== Required work ==
Please carry on the interview about helping startups at HighTechXL, shown below ahead of the entries, picking up right after its final sentence.

[[ Excerpt to read open ]]

My principle job at HighTechXL is to help companies network, understand what it means to raise money and to make it work for them. We work with companies throughout the range, so it’s always a challenge, and that’s exactly what I like! We are not only working with companies with a working prototype and two smart engineers; we also work with later staged companies and help them plug into large corporates. So we have almost two businesses going and I find that really fun and challenging!
3. You mentioned you started working with startups prior to 2000. What is it about the startup world that particularly attracts you?
I really like startups because I honestly feel that many of them are trying to change the world they live in. What matters to me most is simplicity and sustainability. I want to help people solve problems in the world. For instance, we work with a company called Sustonable, and they’re basically taking plastic, recycled materials and turning them into a surface you could use on tables or to side a building. You can imagine that plastic gets pretty disgusting because it’s mixed with all these other chemicals and they actually use that to make a really amazing product. Solutions like that are what gets me out of bed in the morning!

[[ Excerpt to read closed ]]
[[ Dataset records open ]]

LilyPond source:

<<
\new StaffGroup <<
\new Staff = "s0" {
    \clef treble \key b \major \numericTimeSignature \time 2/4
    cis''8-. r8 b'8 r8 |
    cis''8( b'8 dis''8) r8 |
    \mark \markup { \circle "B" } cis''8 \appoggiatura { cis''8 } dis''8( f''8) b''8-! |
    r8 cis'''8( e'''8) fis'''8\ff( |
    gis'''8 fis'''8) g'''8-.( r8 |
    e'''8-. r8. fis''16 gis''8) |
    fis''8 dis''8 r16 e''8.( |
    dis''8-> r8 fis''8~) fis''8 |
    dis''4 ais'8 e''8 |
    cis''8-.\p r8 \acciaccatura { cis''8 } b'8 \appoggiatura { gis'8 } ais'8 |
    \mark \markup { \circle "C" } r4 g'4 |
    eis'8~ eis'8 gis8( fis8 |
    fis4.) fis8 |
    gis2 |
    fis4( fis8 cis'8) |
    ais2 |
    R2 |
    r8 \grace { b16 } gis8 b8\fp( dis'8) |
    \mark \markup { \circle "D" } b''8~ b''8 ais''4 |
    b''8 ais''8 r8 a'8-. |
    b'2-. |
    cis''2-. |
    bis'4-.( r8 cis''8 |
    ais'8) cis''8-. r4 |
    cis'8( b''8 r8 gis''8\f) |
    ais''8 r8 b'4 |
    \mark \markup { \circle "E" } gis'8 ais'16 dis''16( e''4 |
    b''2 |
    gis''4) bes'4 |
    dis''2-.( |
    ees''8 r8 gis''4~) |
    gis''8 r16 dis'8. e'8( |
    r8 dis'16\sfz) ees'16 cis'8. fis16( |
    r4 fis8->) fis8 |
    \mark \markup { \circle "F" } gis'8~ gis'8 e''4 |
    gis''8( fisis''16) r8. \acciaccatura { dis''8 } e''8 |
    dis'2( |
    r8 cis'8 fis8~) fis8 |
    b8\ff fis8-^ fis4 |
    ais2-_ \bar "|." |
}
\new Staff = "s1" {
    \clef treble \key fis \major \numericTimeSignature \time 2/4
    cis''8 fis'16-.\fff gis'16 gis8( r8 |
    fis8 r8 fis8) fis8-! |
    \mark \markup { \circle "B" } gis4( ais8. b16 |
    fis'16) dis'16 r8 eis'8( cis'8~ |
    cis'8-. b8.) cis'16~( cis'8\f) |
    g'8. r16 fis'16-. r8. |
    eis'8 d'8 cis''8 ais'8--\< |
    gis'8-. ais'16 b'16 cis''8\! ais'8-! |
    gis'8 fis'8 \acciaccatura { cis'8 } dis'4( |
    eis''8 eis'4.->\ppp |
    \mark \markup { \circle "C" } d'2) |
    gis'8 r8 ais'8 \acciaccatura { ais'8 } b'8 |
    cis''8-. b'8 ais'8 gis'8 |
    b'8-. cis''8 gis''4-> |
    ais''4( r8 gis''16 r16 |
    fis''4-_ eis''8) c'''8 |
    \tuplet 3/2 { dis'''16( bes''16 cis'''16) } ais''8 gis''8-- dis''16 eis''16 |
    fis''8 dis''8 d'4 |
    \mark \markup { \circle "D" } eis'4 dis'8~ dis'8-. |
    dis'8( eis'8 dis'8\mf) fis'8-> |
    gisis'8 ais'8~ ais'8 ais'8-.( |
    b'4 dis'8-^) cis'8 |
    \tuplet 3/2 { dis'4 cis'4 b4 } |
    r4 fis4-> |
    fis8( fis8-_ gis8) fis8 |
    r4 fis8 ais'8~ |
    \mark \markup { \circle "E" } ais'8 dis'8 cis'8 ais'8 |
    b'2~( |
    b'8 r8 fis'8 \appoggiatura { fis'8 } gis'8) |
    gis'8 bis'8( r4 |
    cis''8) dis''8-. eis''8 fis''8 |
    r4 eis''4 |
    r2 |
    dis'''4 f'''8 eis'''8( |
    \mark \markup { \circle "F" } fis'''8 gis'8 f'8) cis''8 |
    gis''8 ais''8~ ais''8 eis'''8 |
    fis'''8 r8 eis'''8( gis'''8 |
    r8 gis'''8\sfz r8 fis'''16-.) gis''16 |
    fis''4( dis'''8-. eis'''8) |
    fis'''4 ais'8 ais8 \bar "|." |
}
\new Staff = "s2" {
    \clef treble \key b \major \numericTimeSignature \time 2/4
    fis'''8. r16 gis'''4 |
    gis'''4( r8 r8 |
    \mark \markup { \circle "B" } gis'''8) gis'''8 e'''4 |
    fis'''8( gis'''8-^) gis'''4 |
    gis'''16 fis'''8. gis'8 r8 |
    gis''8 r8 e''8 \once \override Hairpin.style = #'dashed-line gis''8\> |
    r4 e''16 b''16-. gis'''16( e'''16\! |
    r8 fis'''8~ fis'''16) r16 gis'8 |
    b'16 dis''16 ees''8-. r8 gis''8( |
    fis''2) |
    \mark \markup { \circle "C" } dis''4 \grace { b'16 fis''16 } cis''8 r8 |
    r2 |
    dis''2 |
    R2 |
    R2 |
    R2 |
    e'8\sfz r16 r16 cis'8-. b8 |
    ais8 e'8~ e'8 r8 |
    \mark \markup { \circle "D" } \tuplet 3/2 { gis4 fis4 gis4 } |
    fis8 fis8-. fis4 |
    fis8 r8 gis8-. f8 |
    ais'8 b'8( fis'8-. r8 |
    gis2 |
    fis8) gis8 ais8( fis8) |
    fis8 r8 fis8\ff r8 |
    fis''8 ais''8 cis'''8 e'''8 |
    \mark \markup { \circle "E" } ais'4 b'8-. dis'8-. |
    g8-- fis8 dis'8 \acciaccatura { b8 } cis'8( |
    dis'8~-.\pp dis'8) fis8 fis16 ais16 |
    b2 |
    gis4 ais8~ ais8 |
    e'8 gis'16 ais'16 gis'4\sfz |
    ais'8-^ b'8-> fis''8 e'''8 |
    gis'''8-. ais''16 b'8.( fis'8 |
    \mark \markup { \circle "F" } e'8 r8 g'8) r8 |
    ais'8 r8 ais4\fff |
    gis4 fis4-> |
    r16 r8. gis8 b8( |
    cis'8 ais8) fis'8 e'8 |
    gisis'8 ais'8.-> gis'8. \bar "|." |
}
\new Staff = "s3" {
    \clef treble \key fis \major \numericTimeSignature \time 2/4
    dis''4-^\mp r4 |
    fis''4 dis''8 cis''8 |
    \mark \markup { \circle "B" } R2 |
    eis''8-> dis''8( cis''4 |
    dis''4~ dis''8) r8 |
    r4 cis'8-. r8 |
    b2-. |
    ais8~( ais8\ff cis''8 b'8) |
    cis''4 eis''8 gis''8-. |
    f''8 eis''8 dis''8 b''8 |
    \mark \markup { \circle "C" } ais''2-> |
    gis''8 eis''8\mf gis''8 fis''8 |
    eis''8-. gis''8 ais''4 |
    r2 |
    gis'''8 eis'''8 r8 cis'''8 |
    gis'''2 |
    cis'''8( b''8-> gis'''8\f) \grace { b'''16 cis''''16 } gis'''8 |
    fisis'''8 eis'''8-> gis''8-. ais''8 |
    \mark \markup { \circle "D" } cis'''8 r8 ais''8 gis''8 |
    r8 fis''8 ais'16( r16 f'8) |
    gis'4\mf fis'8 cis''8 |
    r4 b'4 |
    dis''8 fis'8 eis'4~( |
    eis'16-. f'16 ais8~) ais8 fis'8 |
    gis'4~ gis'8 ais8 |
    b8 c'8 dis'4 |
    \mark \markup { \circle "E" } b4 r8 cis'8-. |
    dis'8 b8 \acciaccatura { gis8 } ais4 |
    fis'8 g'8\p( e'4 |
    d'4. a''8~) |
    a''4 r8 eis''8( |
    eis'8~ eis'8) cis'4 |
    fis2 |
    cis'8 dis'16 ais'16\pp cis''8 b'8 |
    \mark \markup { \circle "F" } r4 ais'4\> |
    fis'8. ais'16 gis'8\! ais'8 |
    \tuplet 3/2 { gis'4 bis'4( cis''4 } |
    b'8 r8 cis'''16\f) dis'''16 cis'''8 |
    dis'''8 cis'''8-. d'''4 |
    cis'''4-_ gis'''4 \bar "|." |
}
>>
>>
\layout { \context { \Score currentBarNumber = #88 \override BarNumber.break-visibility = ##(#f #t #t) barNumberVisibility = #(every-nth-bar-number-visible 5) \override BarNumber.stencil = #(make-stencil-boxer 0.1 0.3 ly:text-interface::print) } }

[[ Dataset records closed ]]

== Task answer ==
It might be that I’m attracted to the startup world because I have a lot of energy. I’m 47, yet people constantly ask me: “Where do you get all your energy from?”. Even when the teams are in the low point during the accelerator program I really feel I have something to give them because I’m constantly looking for ways to solve problems. We also work with corporates, and that’s interesting as well because it’s another challenge that you can add your energy to.
4. You support sustainable technologies and want to help people solve problems in the world. What is the thing you’re most proud of in shaping the Dutch startup ecosystem?
In July we had something called “The Impact Summit”, where we brought 70 startups from around the world to Eindhoven. 40 of those were in hardware and MedTech. Even though my passion lies in hardware, due to my background, I have worked with ABN AMRO and EY to help them with their own intrapreneurship, as well as find FinTech startups to help them innovate their core business.
I used my experience with the SIlicon Valley Bank to guide ABN AMRO employees through the process of proposing a venture debt fund to their Board. They haven’t finished the approvals within the bank, quite yet, but it’s very probable they will have a large fund where they can make venture debt loans to companies who have venture financing. That’s a really important part of developing a mature technology ecosystem because it helps companies reach their milestones. It gives them the extra cushion they need to get to the next round of financing.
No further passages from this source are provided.